___ Records provided

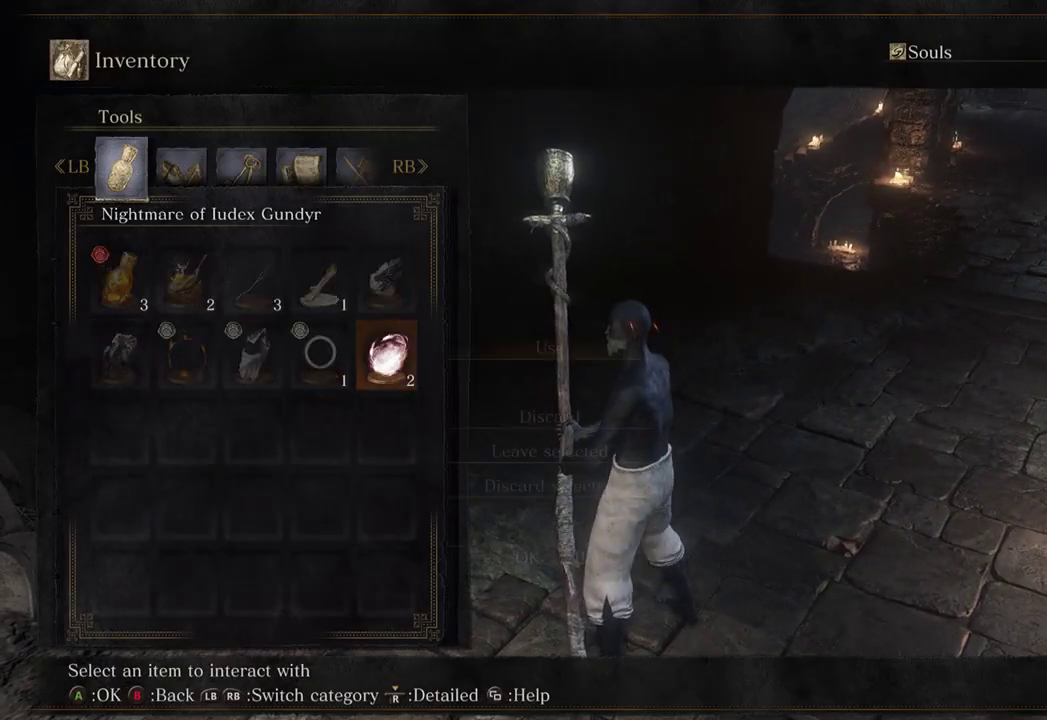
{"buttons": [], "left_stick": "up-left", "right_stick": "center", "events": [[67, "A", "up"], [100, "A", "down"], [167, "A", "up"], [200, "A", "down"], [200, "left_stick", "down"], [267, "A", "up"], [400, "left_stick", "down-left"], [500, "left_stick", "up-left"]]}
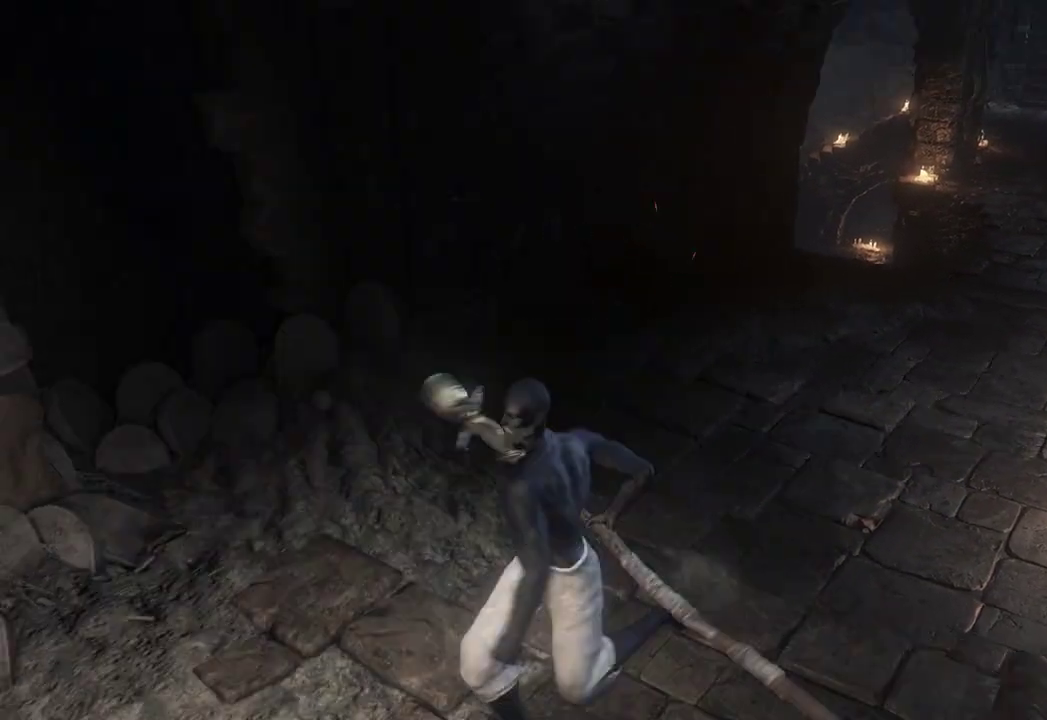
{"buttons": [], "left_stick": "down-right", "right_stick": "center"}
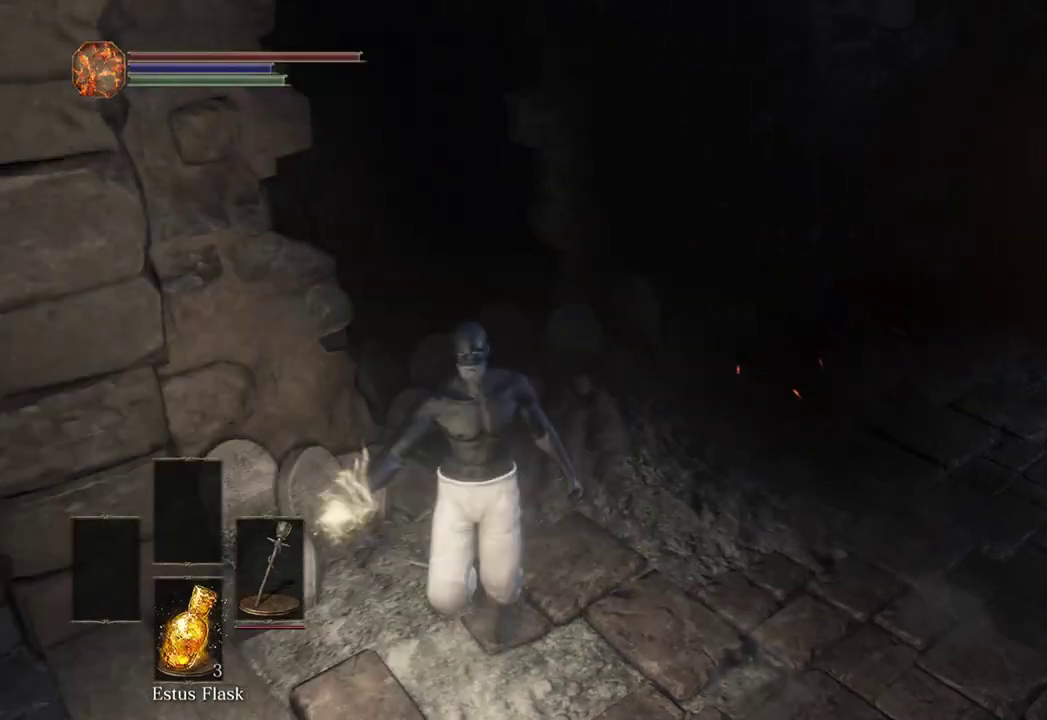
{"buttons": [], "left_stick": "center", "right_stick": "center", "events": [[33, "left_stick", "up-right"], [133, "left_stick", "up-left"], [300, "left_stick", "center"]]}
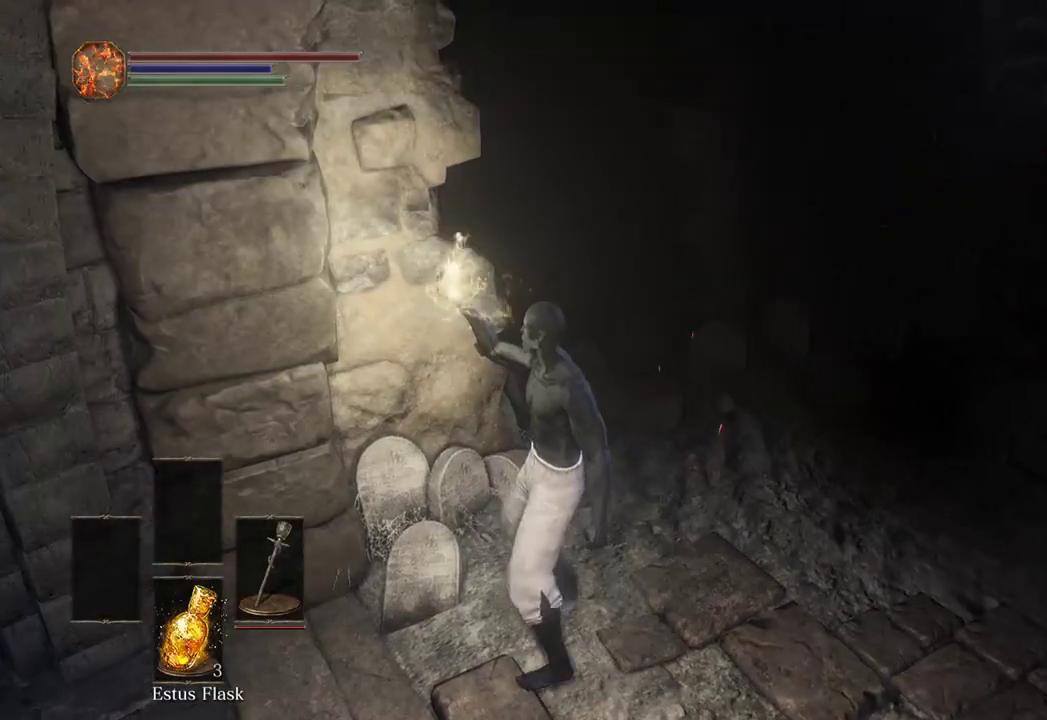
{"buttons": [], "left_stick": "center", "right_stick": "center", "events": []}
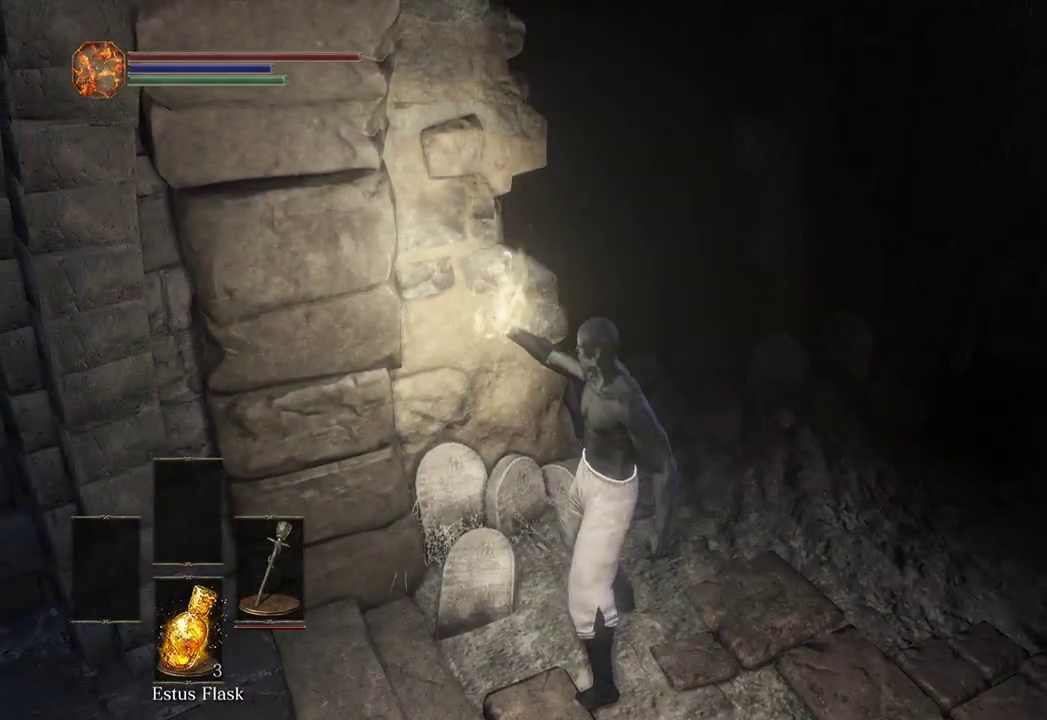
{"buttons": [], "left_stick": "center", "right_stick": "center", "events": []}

______

* **What to work on**: Exclude all images and return the listing word for word.

* **Response**:
{"buttons": [], "left_stick": "up-left", "right_stick": "center", "events": [[67, "A", "up"], [100, "A", "down"], [167, "A", "up"], [200, "A", "down"], [200, "left_stick", "down"], [267, "A", "up"], [400, "left_stick", "down-left"], [500, "left_stick", "up-left"]]}
{"buttons": [], "left_stick": "down-right", "right_stick": "center"}
{"buttons": [], "left_stick": "center", "right_stick": "center", "events": [[33, "left_stick", "up-right"], [133, "left_stick", "up-left"], [300, "left_stick", "center"]]}
{"buttons": [], "left_stick": "center", "right_stick": "center", "events": []}
{"buttons": [], "left_stick": "center", "right_stick": "center", "events": []}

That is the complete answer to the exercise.